• Text passage:

+--

Uber’s lax safety, however, hasn’t stopped Alphabet’s Waymo from working on its driverless taxi service. Considered to have the most advanced autonomous vehicle technology, Waymo announced in July that it had clocked up eight million miles on public roads with its self-driving technology, and one million of those had been driven in a single month. In early December, the company launched Waymo One, its first self-driving taxi service, around the Phoenix, Arizona area. While the vehicles require a safety driver to sit in the front seat and take over in the event of an emergency, the taxis are, ostensibly, driving themselves.
But despite Waymo’s breakthroughs this year, some remain skeptical of the technology. As well as requiring that drivers hand control entirely over to the car—a psychological hurdle for many—the criticism remains that Waymo cars have been involved in accidents at the same rate as human drivers. Many, too, are worried that the cars can be used as surveillance tools (they require 360 cameras to operate constantly around the vehicle), and gather sensitive information about a person’s journeys.

+--

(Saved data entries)
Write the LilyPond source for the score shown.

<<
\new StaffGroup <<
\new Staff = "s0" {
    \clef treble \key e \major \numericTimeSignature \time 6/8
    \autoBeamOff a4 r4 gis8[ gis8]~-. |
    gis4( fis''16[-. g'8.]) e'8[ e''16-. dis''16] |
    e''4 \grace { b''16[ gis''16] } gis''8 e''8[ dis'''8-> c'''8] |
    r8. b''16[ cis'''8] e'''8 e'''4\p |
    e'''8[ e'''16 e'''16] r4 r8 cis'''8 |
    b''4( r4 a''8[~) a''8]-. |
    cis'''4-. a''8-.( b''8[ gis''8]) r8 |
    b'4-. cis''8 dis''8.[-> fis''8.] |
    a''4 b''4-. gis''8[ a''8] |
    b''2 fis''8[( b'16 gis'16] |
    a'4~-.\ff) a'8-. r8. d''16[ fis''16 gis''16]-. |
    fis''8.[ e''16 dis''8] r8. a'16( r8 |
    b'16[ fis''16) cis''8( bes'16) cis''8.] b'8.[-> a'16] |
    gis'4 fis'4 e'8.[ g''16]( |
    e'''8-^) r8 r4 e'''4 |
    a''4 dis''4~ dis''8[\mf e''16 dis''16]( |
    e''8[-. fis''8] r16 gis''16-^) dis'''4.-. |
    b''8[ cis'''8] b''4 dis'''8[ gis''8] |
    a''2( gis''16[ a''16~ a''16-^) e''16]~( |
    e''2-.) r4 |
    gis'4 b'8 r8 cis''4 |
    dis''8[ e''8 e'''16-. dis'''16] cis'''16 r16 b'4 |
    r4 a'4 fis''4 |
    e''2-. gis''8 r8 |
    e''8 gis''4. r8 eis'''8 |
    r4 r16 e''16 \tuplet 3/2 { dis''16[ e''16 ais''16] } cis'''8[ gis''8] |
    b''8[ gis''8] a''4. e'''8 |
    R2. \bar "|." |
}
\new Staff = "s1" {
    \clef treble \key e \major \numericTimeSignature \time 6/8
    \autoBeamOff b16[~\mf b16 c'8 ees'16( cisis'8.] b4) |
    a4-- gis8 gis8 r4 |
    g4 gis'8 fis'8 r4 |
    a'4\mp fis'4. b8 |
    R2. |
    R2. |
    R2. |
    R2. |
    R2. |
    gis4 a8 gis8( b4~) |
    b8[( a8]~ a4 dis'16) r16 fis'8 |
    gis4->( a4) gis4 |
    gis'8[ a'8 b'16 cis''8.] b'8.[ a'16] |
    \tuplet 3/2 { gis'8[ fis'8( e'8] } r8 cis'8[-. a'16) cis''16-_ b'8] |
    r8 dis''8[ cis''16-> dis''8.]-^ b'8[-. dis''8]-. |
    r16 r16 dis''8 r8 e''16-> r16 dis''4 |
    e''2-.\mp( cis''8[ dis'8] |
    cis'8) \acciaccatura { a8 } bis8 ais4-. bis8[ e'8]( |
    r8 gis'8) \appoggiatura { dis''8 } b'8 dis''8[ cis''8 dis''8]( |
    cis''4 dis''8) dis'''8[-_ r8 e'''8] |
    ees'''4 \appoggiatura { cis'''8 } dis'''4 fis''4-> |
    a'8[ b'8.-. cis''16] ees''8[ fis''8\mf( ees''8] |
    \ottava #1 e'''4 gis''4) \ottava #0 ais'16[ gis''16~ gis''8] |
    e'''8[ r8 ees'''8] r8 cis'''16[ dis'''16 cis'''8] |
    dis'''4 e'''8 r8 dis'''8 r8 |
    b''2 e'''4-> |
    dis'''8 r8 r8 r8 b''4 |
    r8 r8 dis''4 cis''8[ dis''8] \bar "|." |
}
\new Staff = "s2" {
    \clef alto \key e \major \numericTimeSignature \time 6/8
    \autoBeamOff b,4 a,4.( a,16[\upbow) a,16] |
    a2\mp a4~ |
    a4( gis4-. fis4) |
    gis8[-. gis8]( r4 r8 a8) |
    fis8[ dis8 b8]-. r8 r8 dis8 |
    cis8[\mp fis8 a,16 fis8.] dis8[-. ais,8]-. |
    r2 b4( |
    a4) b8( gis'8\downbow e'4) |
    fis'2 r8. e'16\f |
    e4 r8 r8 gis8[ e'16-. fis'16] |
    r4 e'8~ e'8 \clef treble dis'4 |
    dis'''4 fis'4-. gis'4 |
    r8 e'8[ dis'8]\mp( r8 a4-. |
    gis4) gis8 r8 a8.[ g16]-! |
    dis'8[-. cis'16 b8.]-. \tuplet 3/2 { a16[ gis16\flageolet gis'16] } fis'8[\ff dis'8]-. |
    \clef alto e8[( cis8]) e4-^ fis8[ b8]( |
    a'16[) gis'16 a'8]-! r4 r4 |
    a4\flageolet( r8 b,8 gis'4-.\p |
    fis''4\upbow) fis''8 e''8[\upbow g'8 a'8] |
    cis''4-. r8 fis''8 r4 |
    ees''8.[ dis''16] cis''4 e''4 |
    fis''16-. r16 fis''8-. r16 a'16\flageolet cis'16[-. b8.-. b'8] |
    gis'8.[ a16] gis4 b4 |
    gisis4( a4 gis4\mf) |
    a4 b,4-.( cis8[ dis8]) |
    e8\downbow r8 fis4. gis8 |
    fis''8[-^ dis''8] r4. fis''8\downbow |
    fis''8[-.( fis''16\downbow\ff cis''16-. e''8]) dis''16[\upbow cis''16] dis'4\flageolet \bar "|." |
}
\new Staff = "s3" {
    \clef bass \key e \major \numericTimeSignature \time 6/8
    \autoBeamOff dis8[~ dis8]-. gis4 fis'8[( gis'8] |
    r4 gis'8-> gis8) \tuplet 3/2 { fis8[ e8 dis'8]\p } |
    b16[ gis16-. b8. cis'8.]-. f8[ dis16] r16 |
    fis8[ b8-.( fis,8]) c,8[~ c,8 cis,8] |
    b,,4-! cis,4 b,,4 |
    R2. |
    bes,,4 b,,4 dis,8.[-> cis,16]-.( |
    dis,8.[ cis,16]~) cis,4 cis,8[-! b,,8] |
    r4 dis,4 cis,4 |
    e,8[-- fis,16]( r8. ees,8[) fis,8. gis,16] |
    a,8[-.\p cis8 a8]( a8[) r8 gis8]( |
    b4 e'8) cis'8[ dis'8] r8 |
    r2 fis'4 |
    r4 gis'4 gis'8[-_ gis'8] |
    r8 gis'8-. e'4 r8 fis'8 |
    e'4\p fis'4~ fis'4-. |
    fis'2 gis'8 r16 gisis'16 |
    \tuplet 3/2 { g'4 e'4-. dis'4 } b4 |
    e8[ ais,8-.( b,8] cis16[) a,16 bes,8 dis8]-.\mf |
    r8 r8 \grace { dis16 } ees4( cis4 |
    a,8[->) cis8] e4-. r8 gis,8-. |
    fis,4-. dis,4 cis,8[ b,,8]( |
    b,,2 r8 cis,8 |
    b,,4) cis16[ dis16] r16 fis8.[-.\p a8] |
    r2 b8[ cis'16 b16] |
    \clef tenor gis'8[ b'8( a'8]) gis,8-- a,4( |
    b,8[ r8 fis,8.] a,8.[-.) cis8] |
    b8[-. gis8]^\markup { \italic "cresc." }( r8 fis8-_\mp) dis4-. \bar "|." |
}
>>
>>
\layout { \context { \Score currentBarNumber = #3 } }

+--

• Work to complete:
From the Waymo passage, print the words between "But despite Waymo’s" and "a person’s journeys.", inclusive. The data has nothing to do with the Waymo passage.

• Output for this task:
But despite Waymo’s breakthroughs this year, some remain skeptical of the technology. As well as requiring that drivers hand control entirely over to the car—a psychological hurdle for many—the criticism remains that Waymo cars have been involved in accidents at the same rate as human drivers. Many, too, are worried that the cars can be used as surveillance tools (they require 360 cameras to operate constantly around the vehicle), and gather sensitive information about a person’s journeys.